* _EXERCISE TEXT_:
******************************

Dry ice is the solid form of carbon dioxide frozen at -79 degrees Celsius. Though the average consumer may only be familiar with the act of renting dry ice machines for use in children’s parties or magic shows (where its sublimation produces a mysterious and exciting mist), it performs a variety of roles in a number of industries. Food service departments take full advantage of the power of dry ice, from its cooling properties to its use in cleaning.


A Cold Clean

The U.S. government places very stringent rules and regulations on any chemical use in the food industry. The Food and Drug Administration (FDA) is responsible for ensuring these rules are followed as any contamination (be it biological, chemical, or physical) could cause serious problems among the general public. Since guaranteeing a clean workspace in food services is one of the best ways to prevent contamination, dry ice blasting is often used to eradicate hard-to-remove messes from equipment.


The high force allows grit and grime to be blasted away without leaving a chemical trace or any physical damage behind (because it sublimates and turns back into gas during the process), removing the need for disassembly and caustic chemicalsDry ice machines  can be rented or purchased to provide environmentally sustainable cleaning.


Preservation And Prep

The FDA also approves the use of dry ice in food preparation and preservation; the subzero temperatures offer an alternative cooling method when mechanical means are unavailable. As stated above, food-grade dry ice poses no chemical threat. The FDA is more concerned about proper handling and awareness than contamination as exposure to dry ice can cause significant damage.


“Both liquid nitrogen and dry ice can cause severe damage to skin and internal organs if mishandled or accidentally ingested due to the extremely low temperatures they can maintain. As such, liquid nitrogen and dry ice should not be directly consumed or allowed to directly contact exposed skin.”


As such, the FDA requires training for the safe receipt, storage, and handling of dry ice if it is to be used in a food setting, as well as the warning notices to be conspicuously posted in open areas where employees will constantly be exposed to them.

******************************

* _EXERCISE REQUIREMENTS_:
A. From the passage on dry ice in food service, list the types of contamination that the FDA section names.
B. According to the passage on dry ice in food service, why does dry ice blasting leave no chemical trace or physical damage on equipment? Answer in one to three sentences.

******************************

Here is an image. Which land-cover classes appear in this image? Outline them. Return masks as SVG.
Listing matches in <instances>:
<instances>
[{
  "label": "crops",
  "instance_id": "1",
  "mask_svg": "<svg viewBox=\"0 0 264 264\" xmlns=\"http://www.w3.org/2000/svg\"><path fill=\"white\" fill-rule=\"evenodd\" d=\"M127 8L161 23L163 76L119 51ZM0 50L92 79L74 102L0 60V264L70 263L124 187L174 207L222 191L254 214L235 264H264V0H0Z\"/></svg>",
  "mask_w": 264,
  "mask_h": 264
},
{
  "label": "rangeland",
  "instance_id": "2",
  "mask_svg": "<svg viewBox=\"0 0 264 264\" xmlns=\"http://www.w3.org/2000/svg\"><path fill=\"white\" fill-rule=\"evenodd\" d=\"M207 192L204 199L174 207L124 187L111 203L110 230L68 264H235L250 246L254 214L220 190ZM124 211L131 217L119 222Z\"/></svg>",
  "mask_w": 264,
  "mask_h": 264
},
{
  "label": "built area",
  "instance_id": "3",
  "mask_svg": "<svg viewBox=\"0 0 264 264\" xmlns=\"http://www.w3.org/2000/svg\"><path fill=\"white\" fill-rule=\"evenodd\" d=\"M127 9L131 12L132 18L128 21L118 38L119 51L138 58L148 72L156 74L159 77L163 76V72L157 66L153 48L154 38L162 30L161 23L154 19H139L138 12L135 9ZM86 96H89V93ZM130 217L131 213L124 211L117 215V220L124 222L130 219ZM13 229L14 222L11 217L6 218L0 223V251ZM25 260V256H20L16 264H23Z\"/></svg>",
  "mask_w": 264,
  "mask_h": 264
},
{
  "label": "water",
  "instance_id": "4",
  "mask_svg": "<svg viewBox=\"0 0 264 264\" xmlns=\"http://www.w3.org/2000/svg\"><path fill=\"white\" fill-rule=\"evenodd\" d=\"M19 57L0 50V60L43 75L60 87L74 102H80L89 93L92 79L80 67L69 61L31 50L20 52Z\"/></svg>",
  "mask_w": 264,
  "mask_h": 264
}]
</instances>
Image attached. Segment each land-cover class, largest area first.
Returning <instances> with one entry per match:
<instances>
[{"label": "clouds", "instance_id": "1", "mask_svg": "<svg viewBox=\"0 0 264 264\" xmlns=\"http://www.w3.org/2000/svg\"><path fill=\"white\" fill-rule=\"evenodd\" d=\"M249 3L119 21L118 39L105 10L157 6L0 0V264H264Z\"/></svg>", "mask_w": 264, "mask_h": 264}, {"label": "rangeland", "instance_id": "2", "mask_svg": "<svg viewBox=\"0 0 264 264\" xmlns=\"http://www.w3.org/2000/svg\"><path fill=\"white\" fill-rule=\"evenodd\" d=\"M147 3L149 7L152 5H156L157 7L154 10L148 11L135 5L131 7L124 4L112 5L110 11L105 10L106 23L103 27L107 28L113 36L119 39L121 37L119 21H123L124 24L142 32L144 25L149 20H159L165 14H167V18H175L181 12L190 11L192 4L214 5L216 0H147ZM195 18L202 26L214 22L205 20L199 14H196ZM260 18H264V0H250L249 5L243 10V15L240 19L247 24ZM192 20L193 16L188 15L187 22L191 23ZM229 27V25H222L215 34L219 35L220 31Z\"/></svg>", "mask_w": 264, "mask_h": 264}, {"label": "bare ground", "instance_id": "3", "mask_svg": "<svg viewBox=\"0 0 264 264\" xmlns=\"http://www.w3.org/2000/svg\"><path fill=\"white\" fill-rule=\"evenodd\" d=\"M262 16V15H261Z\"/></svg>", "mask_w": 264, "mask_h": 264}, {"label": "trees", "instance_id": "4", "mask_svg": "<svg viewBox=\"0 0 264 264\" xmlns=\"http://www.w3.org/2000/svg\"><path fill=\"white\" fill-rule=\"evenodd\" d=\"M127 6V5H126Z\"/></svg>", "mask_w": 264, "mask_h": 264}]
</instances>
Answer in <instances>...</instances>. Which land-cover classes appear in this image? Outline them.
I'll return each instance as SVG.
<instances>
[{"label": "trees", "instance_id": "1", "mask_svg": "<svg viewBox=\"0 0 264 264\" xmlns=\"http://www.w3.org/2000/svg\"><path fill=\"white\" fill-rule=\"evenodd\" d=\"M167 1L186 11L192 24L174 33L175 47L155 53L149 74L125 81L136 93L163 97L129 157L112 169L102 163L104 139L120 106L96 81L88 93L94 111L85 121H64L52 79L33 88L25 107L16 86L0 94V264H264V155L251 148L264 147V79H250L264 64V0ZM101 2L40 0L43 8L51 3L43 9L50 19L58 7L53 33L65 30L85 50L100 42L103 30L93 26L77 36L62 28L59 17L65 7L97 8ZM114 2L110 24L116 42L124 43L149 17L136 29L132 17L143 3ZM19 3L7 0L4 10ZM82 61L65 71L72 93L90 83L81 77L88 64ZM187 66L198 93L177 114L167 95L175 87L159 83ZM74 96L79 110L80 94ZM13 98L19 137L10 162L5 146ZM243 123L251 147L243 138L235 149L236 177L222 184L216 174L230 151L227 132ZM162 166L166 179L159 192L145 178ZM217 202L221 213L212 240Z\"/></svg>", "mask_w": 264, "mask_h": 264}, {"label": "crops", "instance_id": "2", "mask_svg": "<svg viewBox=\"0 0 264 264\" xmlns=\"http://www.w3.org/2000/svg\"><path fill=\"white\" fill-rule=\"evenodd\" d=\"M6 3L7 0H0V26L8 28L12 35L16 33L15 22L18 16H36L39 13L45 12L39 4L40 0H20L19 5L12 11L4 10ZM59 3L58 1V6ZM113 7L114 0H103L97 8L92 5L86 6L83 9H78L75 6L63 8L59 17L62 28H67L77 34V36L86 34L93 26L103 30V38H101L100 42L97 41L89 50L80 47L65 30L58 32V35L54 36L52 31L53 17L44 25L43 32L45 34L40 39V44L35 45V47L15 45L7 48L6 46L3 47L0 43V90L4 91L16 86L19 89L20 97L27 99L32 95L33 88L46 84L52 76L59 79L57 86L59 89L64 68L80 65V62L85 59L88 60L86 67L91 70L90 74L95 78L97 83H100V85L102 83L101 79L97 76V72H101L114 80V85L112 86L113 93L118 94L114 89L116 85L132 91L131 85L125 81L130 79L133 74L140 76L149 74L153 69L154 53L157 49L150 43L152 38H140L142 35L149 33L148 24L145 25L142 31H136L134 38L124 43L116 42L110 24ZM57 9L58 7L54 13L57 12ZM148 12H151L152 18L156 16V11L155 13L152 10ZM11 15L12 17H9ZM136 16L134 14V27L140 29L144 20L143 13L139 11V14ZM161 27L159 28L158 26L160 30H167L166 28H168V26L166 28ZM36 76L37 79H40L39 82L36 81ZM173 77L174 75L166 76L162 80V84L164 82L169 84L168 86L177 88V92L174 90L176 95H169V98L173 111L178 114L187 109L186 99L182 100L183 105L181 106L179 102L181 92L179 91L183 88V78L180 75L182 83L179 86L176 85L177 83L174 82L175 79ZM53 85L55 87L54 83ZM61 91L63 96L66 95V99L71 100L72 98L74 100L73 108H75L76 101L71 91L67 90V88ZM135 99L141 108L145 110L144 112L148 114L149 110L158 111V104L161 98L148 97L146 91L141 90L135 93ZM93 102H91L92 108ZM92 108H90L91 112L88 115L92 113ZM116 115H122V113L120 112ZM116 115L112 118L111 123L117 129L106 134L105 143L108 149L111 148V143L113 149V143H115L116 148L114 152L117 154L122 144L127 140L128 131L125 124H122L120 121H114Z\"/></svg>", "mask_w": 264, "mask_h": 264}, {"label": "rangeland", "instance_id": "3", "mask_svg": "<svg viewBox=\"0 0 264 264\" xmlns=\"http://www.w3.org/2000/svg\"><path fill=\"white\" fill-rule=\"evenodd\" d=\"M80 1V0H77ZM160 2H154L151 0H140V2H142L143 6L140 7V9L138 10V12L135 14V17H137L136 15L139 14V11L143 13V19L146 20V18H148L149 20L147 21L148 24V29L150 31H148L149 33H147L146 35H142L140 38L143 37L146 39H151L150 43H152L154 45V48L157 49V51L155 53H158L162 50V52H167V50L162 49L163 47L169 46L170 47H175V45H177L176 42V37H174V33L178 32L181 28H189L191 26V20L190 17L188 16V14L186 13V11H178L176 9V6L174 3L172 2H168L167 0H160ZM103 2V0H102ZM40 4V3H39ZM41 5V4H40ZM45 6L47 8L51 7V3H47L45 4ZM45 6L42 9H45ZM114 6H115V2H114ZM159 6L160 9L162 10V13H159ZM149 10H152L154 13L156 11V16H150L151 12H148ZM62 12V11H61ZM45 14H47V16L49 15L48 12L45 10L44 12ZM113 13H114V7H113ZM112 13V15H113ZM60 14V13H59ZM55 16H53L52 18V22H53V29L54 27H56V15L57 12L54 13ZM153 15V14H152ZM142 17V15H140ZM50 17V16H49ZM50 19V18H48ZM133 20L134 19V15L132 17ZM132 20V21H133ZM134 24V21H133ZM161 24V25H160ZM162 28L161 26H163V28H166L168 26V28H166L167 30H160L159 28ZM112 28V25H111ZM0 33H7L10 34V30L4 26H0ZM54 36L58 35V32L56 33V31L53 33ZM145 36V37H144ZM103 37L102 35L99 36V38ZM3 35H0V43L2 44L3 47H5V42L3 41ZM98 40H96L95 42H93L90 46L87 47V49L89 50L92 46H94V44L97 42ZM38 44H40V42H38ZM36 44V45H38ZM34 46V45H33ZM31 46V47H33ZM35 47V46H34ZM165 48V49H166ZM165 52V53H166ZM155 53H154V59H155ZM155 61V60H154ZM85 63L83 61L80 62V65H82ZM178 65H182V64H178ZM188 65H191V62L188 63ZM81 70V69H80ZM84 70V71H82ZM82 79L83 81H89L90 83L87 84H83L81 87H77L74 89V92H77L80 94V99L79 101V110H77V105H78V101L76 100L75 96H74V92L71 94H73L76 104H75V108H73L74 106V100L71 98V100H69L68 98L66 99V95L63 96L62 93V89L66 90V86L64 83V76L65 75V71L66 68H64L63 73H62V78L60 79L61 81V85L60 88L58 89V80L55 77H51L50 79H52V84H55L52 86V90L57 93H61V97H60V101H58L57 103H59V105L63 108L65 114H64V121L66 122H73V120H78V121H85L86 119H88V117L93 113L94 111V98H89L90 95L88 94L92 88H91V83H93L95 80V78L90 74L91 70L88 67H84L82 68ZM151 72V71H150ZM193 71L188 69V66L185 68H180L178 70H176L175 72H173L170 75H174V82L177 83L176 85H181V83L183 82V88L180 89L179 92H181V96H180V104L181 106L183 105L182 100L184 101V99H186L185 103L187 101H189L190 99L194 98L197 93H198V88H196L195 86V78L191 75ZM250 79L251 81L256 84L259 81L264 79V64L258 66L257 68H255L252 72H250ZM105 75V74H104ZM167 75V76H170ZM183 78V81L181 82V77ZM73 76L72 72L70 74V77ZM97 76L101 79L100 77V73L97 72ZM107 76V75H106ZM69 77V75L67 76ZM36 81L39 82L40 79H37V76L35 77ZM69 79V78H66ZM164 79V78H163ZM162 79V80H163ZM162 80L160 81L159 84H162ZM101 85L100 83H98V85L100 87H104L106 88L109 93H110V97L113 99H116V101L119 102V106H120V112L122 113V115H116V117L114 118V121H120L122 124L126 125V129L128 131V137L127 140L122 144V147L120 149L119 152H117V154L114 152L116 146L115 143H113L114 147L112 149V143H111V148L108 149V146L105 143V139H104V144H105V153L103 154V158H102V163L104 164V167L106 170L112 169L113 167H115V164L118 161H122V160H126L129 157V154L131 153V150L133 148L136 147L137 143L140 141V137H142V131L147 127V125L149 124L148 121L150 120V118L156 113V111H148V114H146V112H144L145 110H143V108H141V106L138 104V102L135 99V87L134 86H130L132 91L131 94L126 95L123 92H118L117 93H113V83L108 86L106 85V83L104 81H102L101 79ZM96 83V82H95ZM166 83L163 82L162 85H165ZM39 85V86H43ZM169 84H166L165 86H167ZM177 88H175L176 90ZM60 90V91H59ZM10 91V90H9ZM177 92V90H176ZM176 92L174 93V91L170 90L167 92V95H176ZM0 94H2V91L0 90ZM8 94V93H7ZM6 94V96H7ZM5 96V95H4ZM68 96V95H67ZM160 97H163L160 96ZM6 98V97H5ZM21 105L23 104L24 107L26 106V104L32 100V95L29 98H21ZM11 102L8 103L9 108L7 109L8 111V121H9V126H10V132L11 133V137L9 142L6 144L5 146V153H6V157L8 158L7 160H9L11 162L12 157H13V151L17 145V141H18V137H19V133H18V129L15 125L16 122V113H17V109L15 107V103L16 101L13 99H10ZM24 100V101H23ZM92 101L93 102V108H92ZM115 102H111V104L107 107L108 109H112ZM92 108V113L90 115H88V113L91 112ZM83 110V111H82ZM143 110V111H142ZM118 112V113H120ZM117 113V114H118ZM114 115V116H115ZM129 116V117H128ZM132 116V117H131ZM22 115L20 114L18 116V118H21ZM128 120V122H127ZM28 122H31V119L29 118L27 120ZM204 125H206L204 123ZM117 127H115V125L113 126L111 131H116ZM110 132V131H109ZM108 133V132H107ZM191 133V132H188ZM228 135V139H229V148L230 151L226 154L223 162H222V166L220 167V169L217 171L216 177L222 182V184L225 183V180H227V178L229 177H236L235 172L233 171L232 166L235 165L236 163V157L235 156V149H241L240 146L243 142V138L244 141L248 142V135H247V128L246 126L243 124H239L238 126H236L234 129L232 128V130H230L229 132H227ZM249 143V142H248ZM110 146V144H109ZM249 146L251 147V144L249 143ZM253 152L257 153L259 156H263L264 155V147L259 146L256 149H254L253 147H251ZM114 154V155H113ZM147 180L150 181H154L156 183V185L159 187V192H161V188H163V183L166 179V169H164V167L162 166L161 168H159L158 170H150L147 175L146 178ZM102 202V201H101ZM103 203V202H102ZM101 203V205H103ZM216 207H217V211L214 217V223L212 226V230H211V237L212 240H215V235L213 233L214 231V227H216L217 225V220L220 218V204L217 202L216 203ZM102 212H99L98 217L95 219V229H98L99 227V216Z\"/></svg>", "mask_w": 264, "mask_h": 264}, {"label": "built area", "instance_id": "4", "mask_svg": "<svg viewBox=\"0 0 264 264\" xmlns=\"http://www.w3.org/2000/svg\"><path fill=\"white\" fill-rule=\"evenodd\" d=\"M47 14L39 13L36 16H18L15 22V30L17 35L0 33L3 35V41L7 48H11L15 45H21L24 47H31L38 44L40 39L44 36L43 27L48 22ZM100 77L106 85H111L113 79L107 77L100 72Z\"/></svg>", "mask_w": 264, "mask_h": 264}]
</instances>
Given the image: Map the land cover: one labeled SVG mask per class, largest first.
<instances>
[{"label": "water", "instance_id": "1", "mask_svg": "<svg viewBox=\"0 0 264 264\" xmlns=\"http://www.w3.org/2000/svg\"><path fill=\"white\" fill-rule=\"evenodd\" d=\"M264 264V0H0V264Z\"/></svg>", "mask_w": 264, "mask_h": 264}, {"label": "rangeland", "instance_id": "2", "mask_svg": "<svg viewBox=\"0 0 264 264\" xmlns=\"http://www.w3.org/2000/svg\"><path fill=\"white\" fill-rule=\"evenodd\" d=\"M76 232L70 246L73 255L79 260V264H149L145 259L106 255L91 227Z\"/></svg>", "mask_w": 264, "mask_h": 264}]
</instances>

******************************

* _ANSWERS FOR THIS EXERCISE_:
A. Biological, chemical, physical

B. The dry ice sublimates and turns back into gas during the blasting process. As a result, the grit and grime are removed without any residue or damage left behind.